Last week’s issue of Time magazine featured a special health checkup devoted to the questions and debates surrounding the organic food movement. I though it was a very interesting read; the author of the primary article, Jeffery Kluger, raised many of the same questions that have been raised by readers here at Simple Organic, such as:

What are the benefits of eating organic food?  Is it worth the money?  Why should I make the extra effort of going to the farmers’ market when I can get it all at the supermarket?

As is often the case, there are no easy answers to these questions, and Kluger offered no pat solutions or tidy sums.  Here are a few of the points he made, and some of my thoughts on the matter.

“What’s So Great About Organic Food?”: A Summary

Kruger’s article can be summarized as follows:

• For many people, it is no longer considered “good enough” to simply eat whole, fresh foods; there is now an expectation that healthy food should be local and organic, as well.

• Organic food costs more money to buy, and it doesn’t always pay off; one study in 2009 found that nutritional differences between organic and non-organic produce can be minimal or even nonexistent.

Photo by sophie

• However, that study failed to account for things like iron, copper, and antioxidants – an area where many organic fruits and veggies tend to shine, and many North Americans are deficient.

• But the term “organic” comes with no nutrient guarantees; a piece of produce is only as nutritious as the soil from where it comes.  And many have been sprayed with one or more of the 195 biopesticides approved for organic farming – less toxic than synthetics, but still toxic to something.

• The standard American diet (SAD) is not working for us as a nation (considering the obesity epidemic), and it’s not really working too well for the Earth, either.  The meat industry, as it’s practiced en masse, is destroying the planet with greenhouse gasses, and only 14% of the U.S. eats enough fruits and veggies everyday.

• Organically raised, grass-fed cows produce much healthier dairy and meat products, and are much better for the planet (as well as much more humanely raised), but it’s pricey, and there’s not much of it – and certainly not enough land to feed everyone that way. (Katie’s note: I believe this point is still up for debate, from what I’ve read…)

• Pretty much everyone agrees that there’s a world of difference in flavor between a fresh homegrown tomato in season and a dry, mealy, pale pink tomato in winter.  But sometimes, you just can’t tell the difference between conventional and organic varieties of many types of produce.  Flavor and texture are often identical.

Chew on this:

“…for out-of-season foods to be available in all seasons as they are now, crops must be grown in one place and flown or trucked thousands of miles to market.  That leaves an awfully big carbon footprint for the privilege of eating a plum in December.”

Photo by Pamela Heywood

Organic or Not Organic?  That is The Question

This is a very personal decision, and one that often changes depending on your current situation.  Here are Kruger’s recommendations, and my input, as well:


  • Kruger: Go organic, because of the treatment of the birds in organic versus conventional settings.
  • Katie: Go local free-range, if you can find it and afford it – it’s about the same price as organic in a supermarket, and numerous studies have shown that eggs from truly free-range pastured chickens are much more nutritious than even supermarket organic eggs.   If not, then try to look for “cage-free” at the supermarket.

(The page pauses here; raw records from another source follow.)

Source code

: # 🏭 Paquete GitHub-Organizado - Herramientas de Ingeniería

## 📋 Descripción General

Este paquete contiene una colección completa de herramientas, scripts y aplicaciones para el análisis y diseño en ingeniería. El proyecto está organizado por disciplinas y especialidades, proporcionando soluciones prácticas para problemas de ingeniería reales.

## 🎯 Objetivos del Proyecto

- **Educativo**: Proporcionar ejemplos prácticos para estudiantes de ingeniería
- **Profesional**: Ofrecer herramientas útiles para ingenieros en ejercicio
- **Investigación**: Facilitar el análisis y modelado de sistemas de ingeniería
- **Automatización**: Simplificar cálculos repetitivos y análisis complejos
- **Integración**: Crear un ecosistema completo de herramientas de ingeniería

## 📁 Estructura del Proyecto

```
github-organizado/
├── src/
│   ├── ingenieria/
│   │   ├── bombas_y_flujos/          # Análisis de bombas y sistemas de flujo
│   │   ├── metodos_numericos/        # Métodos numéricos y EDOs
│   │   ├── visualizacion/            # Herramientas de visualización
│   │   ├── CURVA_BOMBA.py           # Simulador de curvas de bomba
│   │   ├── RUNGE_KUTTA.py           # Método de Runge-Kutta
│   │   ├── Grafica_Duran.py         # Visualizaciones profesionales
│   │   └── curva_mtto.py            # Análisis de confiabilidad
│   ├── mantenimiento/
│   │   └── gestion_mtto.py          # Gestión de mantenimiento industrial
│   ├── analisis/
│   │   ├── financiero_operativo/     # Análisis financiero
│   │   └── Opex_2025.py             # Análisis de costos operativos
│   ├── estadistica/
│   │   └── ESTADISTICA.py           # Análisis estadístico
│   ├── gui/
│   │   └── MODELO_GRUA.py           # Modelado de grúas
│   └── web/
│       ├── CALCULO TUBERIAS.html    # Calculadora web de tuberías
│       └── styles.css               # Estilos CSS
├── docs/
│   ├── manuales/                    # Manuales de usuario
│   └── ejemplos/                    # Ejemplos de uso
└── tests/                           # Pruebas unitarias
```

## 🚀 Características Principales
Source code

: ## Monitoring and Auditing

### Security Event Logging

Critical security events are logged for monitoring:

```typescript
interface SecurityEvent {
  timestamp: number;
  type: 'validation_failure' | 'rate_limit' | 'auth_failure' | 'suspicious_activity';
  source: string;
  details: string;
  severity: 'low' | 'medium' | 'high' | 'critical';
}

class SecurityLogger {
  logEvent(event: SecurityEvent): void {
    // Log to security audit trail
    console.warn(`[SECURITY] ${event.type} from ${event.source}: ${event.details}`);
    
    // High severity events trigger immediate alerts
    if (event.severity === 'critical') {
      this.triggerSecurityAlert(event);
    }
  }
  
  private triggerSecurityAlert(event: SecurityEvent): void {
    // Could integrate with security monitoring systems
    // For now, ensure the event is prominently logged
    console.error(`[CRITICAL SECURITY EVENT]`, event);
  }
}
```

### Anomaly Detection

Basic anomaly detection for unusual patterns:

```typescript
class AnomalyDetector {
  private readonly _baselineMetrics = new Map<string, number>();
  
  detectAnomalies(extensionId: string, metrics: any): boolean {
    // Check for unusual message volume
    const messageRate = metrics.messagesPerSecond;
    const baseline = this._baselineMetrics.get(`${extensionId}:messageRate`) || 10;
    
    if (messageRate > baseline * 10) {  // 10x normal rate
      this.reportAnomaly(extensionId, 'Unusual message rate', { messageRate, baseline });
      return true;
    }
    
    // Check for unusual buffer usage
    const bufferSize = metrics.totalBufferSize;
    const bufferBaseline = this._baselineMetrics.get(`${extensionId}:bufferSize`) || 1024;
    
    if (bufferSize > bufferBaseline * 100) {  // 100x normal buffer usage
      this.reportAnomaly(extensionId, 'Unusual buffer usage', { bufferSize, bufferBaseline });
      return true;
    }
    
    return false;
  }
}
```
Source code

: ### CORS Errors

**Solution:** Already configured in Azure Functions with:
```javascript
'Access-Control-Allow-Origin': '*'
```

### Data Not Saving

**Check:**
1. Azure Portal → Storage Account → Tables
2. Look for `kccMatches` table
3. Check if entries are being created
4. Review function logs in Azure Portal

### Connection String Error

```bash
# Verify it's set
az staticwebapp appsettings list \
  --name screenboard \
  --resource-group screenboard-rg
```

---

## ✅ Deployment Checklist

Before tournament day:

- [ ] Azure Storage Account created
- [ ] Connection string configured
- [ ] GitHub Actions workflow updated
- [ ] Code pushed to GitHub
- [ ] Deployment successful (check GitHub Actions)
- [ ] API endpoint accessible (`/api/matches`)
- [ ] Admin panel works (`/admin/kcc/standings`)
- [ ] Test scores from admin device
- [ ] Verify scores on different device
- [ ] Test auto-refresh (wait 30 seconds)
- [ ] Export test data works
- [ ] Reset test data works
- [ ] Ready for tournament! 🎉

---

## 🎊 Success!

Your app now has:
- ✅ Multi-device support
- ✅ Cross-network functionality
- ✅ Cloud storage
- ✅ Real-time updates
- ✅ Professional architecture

  • Kruger: Organic wins here, due to all the antibiotics and hormones in non-organically raised cows.
  • Katie: Again, I say local if possible – but if not, and if I can’t get the organic stuff, I will at least make sure the milk says it’s hormone-free.  Early-onset puberty for my daughter is not a good thing.


  • Kruger: And organic wins again.  Healthier for us, the cows, and the planet.
  • Katie: I personally can’t always afford to buy certified organic meat, but at the minimum I want it be to antibiotic- and hormone-free.  One of our goals is to begin buying only local meats, but it may take awhile to get there.

Fruits & Veggies:

  • Kruger: Conventional wins with the produce section.  In his opinion, the expense doesn’t outweigh the benefits.
  • Katie: I tend to agree with Kruger, although I rely on the EWG’s “Dirty Dozen” list to help me decide.  However, I would again say that local is the best option – it’s better for the environment and for your local economy, as well.  But it will hurt the wallet – so when money is tight, know that this is the first place I would cut costs.  Eating lots of conventional veggies is a much better choice than not eating enough veggies just because I can’t afford organic.

Did you read the article in Time?  What do you think of Kruger’s opinions and conclusions?